## Exercise directions
Duplicate everything from the line containing "### Future Enhancements" down to the line containing "## 🎯 Success Metrics", including both of those lines, and leave every line as it appears.

BEGIN Given records

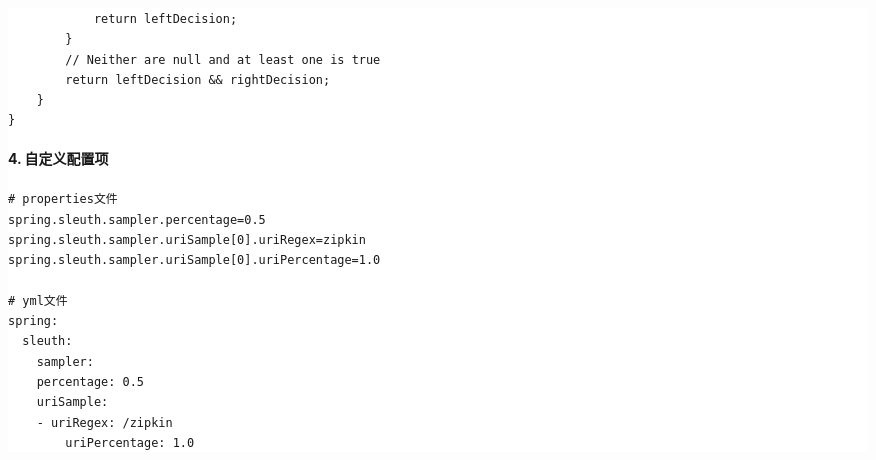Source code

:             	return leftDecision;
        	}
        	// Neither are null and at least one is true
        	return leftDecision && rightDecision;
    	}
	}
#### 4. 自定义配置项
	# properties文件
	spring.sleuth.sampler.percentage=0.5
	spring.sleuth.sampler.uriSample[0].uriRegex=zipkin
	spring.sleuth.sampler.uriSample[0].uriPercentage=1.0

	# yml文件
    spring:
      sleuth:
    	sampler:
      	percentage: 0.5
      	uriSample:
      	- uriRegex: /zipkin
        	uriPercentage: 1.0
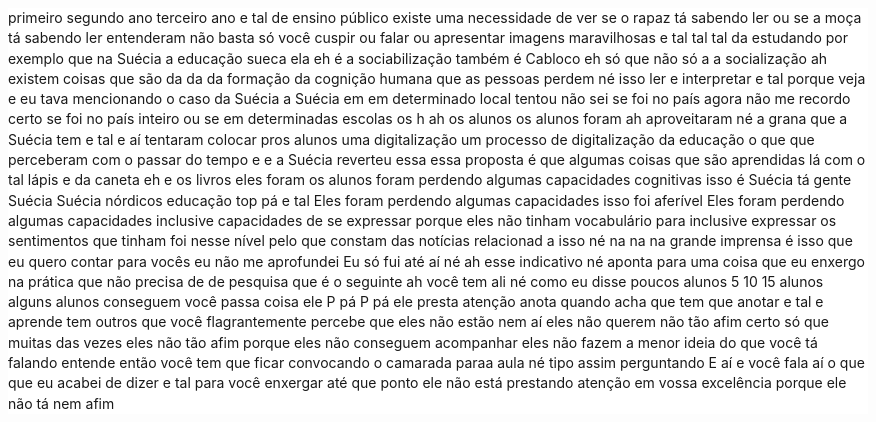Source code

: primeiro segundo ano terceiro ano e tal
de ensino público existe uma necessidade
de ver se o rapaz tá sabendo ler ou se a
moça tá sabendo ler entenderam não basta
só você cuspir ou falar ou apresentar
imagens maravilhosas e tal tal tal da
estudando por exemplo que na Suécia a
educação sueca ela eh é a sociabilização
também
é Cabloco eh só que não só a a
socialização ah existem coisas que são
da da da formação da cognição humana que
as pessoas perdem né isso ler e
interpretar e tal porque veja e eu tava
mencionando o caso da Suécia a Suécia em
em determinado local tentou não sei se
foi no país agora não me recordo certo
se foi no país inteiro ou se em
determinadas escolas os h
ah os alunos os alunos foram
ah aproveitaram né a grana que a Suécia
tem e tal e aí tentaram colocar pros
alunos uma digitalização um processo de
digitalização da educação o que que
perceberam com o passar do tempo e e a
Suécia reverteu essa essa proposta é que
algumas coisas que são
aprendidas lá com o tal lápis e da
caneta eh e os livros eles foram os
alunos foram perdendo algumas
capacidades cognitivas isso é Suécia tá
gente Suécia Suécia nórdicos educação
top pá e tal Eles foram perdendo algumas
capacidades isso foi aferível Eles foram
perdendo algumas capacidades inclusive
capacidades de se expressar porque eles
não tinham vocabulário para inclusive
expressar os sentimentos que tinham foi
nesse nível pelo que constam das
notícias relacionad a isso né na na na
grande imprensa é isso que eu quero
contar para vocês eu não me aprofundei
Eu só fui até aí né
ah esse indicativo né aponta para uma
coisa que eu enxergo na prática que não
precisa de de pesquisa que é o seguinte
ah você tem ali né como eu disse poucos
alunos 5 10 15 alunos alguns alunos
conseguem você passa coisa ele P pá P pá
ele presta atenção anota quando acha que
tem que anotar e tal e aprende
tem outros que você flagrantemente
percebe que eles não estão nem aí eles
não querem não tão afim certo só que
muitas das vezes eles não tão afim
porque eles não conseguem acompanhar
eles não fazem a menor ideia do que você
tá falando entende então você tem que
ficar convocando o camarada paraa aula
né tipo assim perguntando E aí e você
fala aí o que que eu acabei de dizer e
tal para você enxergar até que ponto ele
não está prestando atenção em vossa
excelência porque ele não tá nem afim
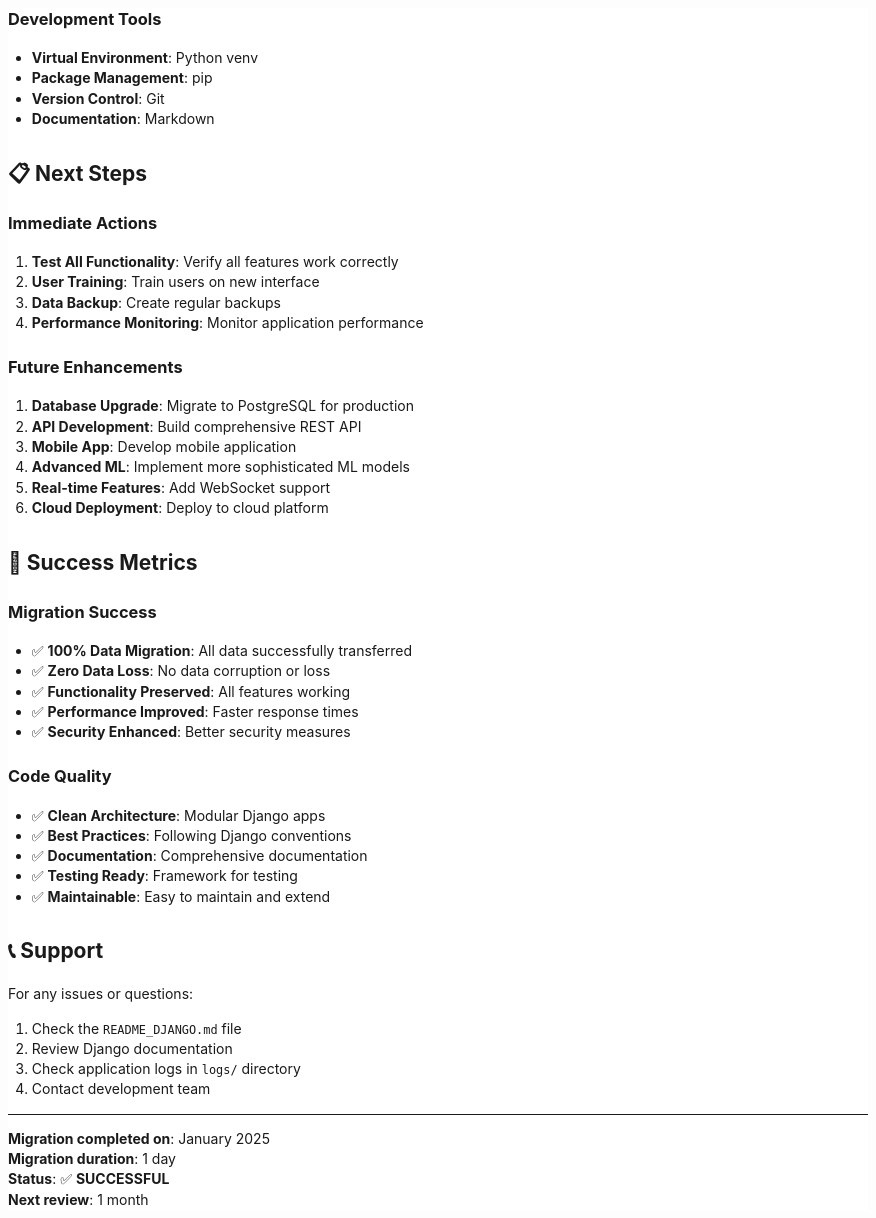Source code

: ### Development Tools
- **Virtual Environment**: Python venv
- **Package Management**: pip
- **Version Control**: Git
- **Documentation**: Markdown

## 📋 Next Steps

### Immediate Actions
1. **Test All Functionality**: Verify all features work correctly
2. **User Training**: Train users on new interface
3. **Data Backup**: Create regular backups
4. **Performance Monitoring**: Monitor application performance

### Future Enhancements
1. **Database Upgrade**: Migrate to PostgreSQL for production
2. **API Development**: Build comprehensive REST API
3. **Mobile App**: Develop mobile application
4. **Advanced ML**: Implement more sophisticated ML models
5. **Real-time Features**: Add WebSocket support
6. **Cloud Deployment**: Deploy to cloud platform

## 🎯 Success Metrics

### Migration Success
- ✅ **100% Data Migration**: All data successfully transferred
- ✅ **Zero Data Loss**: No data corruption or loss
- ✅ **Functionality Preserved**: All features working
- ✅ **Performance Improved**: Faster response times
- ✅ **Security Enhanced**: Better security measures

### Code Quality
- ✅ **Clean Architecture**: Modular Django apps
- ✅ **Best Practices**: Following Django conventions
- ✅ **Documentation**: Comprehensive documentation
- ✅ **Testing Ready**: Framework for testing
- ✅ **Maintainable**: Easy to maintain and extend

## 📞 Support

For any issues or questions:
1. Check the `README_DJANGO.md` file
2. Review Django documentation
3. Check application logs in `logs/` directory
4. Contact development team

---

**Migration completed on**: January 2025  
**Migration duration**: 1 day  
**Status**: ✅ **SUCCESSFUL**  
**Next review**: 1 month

END Given records
BEGIN Given records

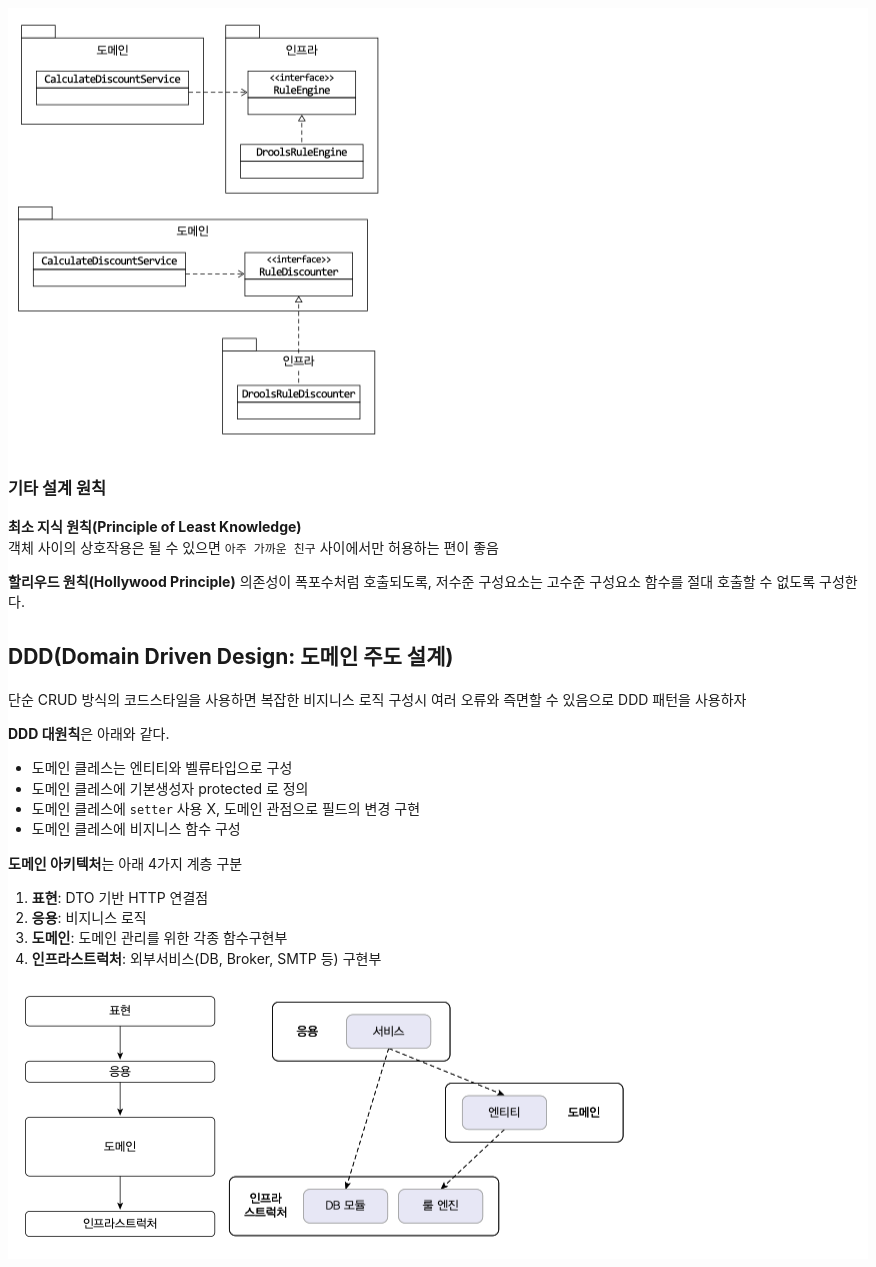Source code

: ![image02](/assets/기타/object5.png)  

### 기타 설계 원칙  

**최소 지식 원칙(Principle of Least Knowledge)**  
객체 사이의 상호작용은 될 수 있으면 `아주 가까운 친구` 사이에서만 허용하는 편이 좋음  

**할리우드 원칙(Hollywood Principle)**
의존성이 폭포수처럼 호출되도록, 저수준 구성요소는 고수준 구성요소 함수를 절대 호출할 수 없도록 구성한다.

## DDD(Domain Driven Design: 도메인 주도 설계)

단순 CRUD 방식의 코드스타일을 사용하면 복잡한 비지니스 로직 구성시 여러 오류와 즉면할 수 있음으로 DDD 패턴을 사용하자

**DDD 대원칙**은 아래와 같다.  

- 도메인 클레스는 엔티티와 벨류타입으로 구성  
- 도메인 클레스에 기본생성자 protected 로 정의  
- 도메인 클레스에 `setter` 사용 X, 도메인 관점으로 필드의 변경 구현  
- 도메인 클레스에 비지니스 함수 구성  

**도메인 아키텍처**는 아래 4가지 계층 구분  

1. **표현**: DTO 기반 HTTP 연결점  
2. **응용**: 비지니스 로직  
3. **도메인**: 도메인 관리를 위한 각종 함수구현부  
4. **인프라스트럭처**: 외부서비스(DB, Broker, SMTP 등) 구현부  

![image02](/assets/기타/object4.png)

END Given records

## Answer to the problem
### Future Enhancements
1. **Database Upgrade**: Migrate to PostgreSQL for production
2. **API Development**: Build comprehensive REST API
3. **Mobile App**: Develop mobile application
4. **Advanced ML**: Implement more sophisticated ML models
5. **Real-time Features**: Add WebSocket support
6. **Cloud Deployment**: Deploy to cloud platform

## 🎯 Success Metrics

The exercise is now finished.